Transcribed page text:
# # # # #
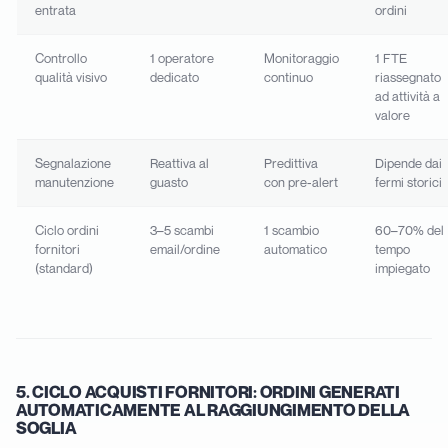
entrata
ordini
Controllo
1 operatore
Monitoraggio
1 FTE
qualità visivo
dedicato
continuo
riassegnato
ad attività a
valore
Segnalazione
Reattiva al
Predittiva
Dipende dai
manutenzione
guasto
con pre-alert
fermi storici
Ciclo ordini
3–5 scambi
1 scambio
60–70% del
fornitori
email/ordine
automatico
tempo
(standard)
impiegato
5. CICLO ACQUISTI FORNITORI: ORDINI GENERATI
AUTOMATICAMENTE AL RAGGIUNGIMENTO DELLA
SOGLIA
# # # # #
Recast the transcribed lines in the records above as a numbered list, skipping any blank lines and leaving out the pictures.

## EXERCISE OUTPUT:
1. entrata
2. ordini
3. Controllo
4. 1 operatore
5. Monitoraggio
6. 1 FTE
7. qualità visivo
8. dedicato
9. continuo
10. riassegnato
11. ad attività a
12. valore
13. Segnalazione
14. Reattiva al
15. Predittiva
16. Dipende dai
17. manutenzione
18. guasto
19. con pre-alert
20. fermi storici
21. Ciclo ordini
22. 3–5 scambi
23. 1 scambio
24. 60–70% del
25. fornitori
26. email/ordine
27. automatico
28. tempo
29. (standard)
30. impiegato
31. 5. CICLO ACQUISTI FORNITORI: ORDINI GENERATI
32. AUTOMATICAMENTE AL RAGGIUNGIMENTO DELLA
33. SOGLIA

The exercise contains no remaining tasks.